Personal information
- Full name: Zdravko Milkov Chavdarov
- Date of birth: 24 January 1981 (age 44)
- Place of birth: Smolyan, Bulgaria
- Height: 1.86 m (6 ft 1 in)
- Position(s): Goalkeeper

Youth career
- Maritsa Plovdiv

Senior career*
- Years: Team / Apps / (Gls)
- 2003–2004: Maritsa Plovdiv / 0 / (0)
- 2004–2008: Rodopa Smolyan / 60 / (0)
- 2008–2009: Sliven 2000 / 28 / (0)
- 2009–2012: CSKA Sofia / 21 / (0)
- 2013: Botev Vratsa / 8 / (0)
- 2014: Lyubimets 2007 / 3 / (0)
- 2015: Rakovski / 0 / (0)

= Zdravko Chavdarov =

Bulgarian footballer

Zdravko Chavdarov (Bulgarian: Здравко Чавдаров; born 24 January 1981) is a Bulgarian footballer, currently playing as a goalkeeper for Rakovski.

==Career==
Zdravko started his career in Maritsa.
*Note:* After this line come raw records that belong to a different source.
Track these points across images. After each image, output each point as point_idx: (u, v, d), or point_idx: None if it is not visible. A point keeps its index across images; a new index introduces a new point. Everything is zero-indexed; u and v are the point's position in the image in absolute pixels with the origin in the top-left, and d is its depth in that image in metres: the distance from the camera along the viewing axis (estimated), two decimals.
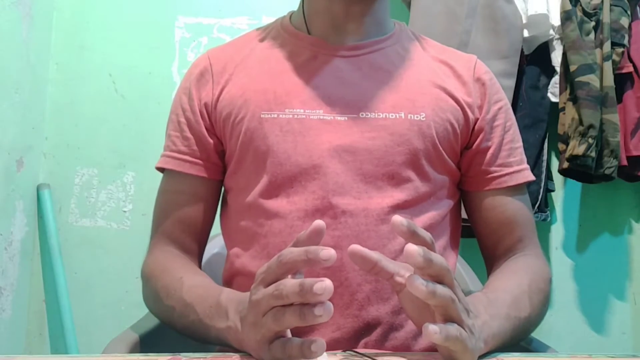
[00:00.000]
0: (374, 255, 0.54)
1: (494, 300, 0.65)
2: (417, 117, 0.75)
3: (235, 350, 0.61)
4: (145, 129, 1.64)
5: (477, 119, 0.79)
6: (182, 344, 0.77)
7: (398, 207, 0.73)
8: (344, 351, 0.66)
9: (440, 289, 0.51)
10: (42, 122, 1.62)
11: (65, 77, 1.65)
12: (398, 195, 0.73)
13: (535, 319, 0.72)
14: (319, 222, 0.52)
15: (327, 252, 0.48)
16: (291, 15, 0.86)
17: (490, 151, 0.80)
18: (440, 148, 0.76)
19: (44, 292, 1.59)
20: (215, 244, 1.03)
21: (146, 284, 0.78)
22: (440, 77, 0.80)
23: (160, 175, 0.85)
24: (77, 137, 1.63)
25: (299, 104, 0.75)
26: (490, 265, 0.83)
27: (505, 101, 0.84)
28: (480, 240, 0.85)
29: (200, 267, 0.84)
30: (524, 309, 0.68)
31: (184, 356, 0.57)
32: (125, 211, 1.63)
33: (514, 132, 0.83)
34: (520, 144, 0.83)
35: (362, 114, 0.75)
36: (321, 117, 0.75)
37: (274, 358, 0.52)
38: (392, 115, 0.75)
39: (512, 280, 0.73)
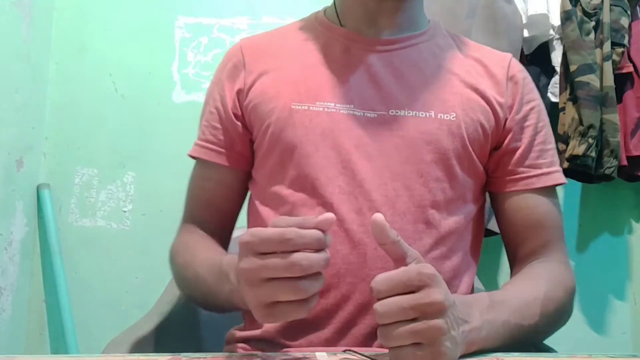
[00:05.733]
0: (392, 234, 0.54)
1: (498, 304, 0.64)
2: (447, 116, 0.75)
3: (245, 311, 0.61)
4: (145, 129, 1.64)
5: (506, 119, 0.79)
6: (182, 344, 0.77)
7: (426, 207, 0.73)
8: (344, 351, 0.66)
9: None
10: (42, 122, 1.62)
11: (65, 77, 1.65)
12: (426, 194, 0.73)
13: (546, 328, 0.71)
14: (329, 216, 0.53)
15: (324, 216, 0.52)
16: (325, 10, 0.87)
17: (519, 152, 0.78)
18: (470, 149, 0.76)
19: (44, 292, 1.60)
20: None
21: (171, 263, 0.82)
22: (473, 76, 0.79)
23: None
24: (77, 137, 1.64)
25: (330, 98, 0.76)
26: (513, 266, 0.82)
27: (538, 101, 0.82)
28: (505, 241, 0.83)
29: (226, 250, 0.85)
30: (531, 317, 0.67)
31: (184, 356, 0.57)
32: (125, 211, 1.63)
33: (546, 134, 0.81)
34: (553, 145, 0.81)
35: (392, 112, 0.75)
36: (351, 112, 0.75)
37: (271, 321, 0.54)
38: (421, 114, 0.75)
39: (527, 286, 0.72)
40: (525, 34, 1.50)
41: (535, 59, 1.57)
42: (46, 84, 1.63)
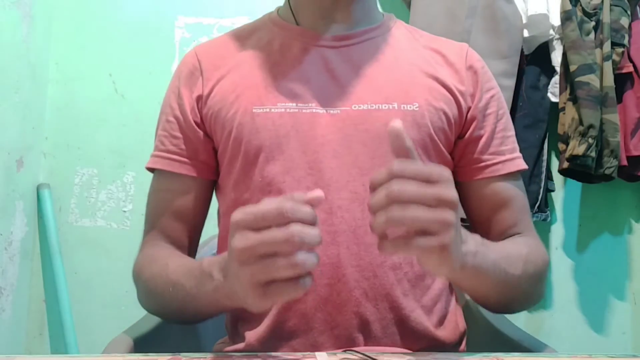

In 2004, he moved to Rodopa on a free transfer and spent 4 years there. After the promotion of Sliven 2000 to the Bulgarian top division, he joined them and was first-choice goalkeeper for the whole 2008/09 season.

===CSKA Sofia===
On 24 June 2009, Chavdarov signed with CSKA Sofia along with his teammates Ivan Stoyanov, Kostadin Stoyanov and Kosta Yanev. On 30 July 2009, he managed a clean sheet in his official debut for the Armymen in a 1–0 home win against Northern Irish side Derry City. However, his debut for CSKA in the league was postponed after he sustained a head injury in the return leg against the Northern Irish team. Chavdarov subsequently lost his place in the first team in favour of Ivan Karadzhov, following the latter's convincing displays. However, after Karadzhov started running through a bad patch of form, Chavdarov finally made his first appearance in the league for CSKA on 1 November 2009, in a 0–2 away loss to Litex Lovech. On 27 March 2010, he played in his first Eternal Derby against Levski Sofia and kept a clean sheet for a 0–0 draw.